Workshop Contents

This workshop assumes you know some pandas and want to apply idiomatic constructs to existing code. There will be some lecture and then breakout time to apply the constructs to your own code.

We will cover

Types
Chaining and assign
Mutation
Aggregation
Debugging

This is a unique course. We will discover best practices of pandas and then you will be able to apply them to your own dataset.

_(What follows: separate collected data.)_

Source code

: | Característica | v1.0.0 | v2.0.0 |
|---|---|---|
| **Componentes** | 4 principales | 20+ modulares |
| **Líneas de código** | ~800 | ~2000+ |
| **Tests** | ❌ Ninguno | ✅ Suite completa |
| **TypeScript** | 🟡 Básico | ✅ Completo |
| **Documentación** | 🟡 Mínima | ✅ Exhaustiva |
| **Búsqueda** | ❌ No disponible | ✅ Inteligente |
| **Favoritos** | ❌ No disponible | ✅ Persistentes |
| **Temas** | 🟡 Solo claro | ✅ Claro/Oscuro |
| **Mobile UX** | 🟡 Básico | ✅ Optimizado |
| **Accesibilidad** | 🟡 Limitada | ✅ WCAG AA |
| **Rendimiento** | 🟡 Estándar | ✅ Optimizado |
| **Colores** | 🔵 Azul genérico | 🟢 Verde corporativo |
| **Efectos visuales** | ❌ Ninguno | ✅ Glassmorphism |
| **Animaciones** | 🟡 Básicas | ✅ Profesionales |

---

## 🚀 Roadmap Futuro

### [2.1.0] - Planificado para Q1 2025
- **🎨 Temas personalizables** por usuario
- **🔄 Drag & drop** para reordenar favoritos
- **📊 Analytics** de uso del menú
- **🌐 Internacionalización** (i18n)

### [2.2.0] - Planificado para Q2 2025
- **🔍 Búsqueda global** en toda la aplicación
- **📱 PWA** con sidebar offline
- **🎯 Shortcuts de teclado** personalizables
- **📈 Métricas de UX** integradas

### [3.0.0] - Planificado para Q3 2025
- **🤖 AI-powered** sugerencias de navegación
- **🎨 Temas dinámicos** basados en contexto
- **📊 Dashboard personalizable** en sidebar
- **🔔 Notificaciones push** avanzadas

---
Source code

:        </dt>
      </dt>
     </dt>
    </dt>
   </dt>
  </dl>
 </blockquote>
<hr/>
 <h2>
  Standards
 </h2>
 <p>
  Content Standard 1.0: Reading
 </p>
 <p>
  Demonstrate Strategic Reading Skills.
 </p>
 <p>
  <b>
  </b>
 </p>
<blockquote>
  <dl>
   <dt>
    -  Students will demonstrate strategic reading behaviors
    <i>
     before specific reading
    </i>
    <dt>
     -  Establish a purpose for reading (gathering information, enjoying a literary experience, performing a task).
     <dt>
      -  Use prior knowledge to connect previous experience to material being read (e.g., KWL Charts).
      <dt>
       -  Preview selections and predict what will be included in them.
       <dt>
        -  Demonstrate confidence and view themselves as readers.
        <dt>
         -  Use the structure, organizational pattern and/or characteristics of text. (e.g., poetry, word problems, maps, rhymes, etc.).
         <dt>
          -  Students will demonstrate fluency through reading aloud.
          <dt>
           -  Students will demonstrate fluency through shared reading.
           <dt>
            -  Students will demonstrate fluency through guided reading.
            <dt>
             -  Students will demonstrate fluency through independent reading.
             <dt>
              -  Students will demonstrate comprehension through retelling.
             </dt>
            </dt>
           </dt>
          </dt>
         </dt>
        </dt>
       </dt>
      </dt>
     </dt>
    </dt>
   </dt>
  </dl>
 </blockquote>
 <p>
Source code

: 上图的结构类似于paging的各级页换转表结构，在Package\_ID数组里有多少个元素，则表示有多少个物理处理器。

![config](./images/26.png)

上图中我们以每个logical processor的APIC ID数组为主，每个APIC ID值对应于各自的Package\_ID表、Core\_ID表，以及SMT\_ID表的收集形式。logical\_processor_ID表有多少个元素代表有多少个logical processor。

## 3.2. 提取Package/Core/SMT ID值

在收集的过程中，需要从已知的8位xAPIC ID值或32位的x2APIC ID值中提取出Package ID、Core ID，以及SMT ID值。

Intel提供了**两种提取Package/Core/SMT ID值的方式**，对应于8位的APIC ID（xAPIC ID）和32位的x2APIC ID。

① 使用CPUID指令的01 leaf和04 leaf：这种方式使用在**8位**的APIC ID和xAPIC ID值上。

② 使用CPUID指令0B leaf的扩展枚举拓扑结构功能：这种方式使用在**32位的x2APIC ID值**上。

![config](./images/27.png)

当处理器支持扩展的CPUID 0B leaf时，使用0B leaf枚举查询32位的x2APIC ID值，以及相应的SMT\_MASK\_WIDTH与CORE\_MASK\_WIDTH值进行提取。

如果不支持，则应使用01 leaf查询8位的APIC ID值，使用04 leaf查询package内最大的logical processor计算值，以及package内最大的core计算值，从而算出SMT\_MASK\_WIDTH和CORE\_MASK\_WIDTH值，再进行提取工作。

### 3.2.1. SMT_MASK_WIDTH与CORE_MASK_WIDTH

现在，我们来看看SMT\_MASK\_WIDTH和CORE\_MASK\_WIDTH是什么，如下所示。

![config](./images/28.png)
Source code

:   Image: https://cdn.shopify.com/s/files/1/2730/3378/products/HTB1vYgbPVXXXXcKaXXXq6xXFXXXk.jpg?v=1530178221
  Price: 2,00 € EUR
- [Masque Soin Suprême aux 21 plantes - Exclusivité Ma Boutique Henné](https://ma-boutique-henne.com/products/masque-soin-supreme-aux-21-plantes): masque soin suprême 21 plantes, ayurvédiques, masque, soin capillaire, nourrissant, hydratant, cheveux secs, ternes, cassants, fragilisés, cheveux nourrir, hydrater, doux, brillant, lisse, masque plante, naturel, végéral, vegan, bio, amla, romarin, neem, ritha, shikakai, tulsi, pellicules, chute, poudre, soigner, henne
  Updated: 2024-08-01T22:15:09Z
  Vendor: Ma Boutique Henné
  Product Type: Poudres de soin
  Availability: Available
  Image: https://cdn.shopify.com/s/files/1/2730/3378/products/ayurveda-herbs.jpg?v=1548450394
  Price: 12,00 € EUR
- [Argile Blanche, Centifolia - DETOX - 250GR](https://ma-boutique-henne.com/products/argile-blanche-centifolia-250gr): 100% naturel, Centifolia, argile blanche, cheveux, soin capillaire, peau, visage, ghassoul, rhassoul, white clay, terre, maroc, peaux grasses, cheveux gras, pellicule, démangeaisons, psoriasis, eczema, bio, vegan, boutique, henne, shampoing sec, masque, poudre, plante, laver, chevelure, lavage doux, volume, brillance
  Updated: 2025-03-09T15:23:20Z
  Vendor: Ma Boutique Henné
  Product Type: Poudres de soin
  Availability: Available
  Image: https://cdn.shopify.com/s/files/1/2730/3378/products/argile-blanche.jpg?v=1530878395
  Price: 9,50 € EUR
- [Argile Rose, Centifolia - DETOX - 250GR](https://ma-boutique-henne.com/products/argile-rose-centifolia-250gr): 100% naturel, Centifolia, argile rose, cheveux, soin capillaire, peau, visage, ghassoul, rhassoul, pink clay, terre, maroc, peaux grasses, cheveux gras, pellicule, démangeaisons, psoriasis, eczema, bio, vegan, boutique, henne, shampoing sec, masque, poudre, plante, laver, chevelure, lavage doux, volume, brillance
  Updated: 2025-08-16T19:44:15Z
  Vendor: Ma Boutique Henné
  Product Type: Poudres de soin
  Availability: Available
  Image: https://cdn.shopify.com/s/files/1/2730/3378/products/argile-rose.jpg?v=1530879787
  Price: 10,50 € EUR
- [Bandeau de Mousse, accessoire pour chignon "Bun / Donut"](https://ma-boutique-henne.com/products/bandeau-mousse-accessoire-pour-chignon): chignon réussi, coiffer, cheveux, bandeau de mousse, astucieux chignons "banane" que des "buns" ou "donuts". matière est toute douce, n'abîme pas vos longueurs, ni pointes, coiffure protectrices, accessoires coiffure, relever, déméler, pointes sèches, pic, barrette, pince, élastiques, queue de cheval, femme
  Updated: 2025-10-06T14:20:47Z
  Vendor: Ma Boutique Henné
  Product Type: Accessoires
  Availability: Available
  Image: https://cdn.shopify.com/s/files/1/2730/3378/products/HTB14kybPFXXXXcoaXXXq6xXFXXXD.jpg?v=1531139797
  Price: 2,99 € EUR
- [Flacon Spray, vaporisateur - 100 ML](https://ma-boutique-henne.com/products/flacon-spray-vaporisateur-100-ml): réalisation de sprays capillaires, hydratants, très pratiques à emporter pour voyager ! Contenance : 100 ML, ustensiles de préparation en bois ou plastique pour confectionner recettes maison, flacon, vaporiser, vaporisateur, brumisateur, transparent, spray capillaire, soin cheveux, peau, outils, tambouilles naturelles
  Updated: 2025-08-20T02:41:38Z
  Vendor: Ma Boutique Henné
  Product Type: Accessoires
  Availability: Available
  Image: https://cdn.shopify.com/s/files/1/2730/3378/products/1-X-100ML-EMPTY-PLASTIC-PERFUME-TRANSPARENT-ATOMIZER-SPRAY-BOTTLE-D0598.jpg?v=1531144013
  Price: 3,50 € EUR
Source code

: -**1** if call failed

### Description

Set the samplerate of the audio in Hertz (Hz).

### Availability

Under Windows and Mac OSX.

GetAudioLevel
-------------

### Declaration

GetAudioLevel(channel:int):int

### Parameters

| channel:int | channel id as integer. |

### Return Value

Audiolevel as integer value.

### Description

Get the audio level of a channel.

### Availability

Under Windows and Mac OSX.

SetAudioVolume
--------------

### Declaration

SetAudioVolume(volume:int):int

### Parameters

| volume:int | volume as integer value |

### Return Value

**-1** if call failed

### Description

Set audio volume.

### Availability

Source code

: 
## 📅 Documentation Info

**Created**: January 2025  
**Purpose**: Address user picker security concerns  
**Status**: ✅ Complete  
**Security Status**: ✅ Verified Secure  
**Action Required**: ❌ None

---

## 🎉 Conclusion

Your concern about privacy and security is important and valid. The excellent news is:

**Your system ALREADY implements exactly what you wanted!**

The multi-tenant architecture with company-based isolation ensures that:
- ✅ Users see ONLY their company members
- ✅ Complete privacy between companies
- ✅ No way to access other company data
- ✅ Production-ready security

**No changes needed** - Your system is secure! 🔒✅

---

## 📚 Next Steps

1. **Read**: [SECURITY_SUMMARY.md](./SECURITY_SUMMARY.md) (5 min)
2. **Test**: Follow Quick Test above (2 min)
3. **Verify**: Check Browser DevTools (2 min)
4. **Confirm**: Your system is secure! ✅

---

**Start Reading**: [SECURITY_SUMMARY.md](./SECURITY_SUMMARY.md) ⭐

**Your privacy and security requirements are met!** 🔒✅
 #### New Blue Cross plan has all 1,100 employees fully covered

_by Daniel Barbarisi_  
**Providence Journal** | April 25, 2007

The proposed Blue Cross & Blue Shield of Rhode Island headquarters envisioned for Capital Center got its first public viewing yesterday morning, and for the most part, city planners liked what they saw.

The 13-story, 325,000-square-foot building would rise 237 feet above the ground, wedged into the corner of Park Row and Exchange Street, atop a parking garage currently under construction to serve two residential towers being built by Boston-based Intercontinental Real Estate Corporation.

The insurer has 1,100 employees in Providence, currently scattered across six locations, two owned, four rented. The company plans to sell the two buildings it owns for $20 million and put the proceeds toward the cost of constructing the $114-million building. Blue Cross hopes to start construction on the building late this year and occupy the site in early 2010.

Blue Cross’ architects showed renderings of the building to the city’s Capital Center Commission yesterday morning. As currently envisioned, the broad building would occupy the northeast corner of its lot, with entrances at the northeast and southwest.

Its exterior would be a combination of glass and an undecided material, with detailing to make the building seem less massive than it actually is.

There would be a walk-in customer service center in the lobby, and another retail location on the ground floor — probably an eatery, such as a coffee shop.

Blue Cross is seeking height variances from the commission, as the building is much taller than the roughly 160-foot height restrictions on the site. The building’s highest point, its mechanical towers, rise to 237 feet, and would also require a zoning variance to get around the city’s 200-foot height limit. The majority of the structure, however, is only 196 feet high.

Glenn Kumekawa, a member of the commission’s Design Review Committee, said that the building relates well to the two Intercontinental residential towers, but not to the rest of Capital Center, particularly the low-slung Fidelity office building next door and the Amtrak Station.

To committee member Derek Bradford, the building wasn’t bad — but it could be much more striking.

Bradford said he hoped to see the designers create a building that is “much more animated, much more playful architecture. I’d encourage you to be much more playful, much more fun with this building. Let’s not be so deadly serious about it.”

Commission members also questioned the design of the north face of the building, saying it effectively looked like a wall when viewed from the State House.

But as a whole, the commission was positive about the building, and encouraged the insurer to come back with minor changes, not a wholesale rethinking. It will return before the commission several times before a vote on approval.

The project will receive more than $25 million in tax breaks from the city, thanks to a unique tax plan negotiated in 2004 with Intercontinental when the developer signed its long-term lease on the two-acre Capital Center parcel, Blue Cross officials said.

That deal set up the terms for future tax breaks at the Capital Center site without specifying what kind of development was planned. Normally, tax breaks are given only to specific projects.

Make sure you bring a dataset to the class to practice on.

Description

This course will teach attendees features of pandas and best practices for data wrangling and exploration.
The course will consist of a mix of lectures and breakout sessions, where attendees will have the opportunity to apply the constructs to their own code.

By the end of the course, you’ll understand:

Best practices for data wrangling and exploration in pandas
How to use chaining and the assign method in pandas
How to handle data mutation and aggregation in pandas
How to debug pandas code

And you’ll be able to:

Apply idiomatic constructs to existing pandas code
Improve the performance and maintainability of pandas code
Create data visualizations using pandas and other Python libraries

This Online Training is for you because…

You are a software developer or data scientist who already has some experience with pandas and wants to take your skills to the next level
You are a beginner or intermediate-level pandas user looking to improve your data wrangling and exploration skills

Prerequisites

Basic understanding of Python
Familiarity with Jupyter notebook

Course Set-up

Attendees should have pandas and other necessary libraries installed.
Attendees should have access to Jupyter notebook, or Google Colab
Attendees are encouraged to bring their own code to work on during breakout sessions

Recommended Preparation

Read: "Effective Pandas" by Matt Harrison

Schedule
Day 1:
Segment 1: Introduction to Idiomatic Pandas
Segment 2: Cleaning Data

Day 2:
* Filtering
* Lambda
* Grouping & Pivoting

Day 3
* Summary Stats
* Histograms
* Scatter plots
* Correlations

Day 4
* Intro to ML with Pandas
* Clustering
* Dimensional Reduction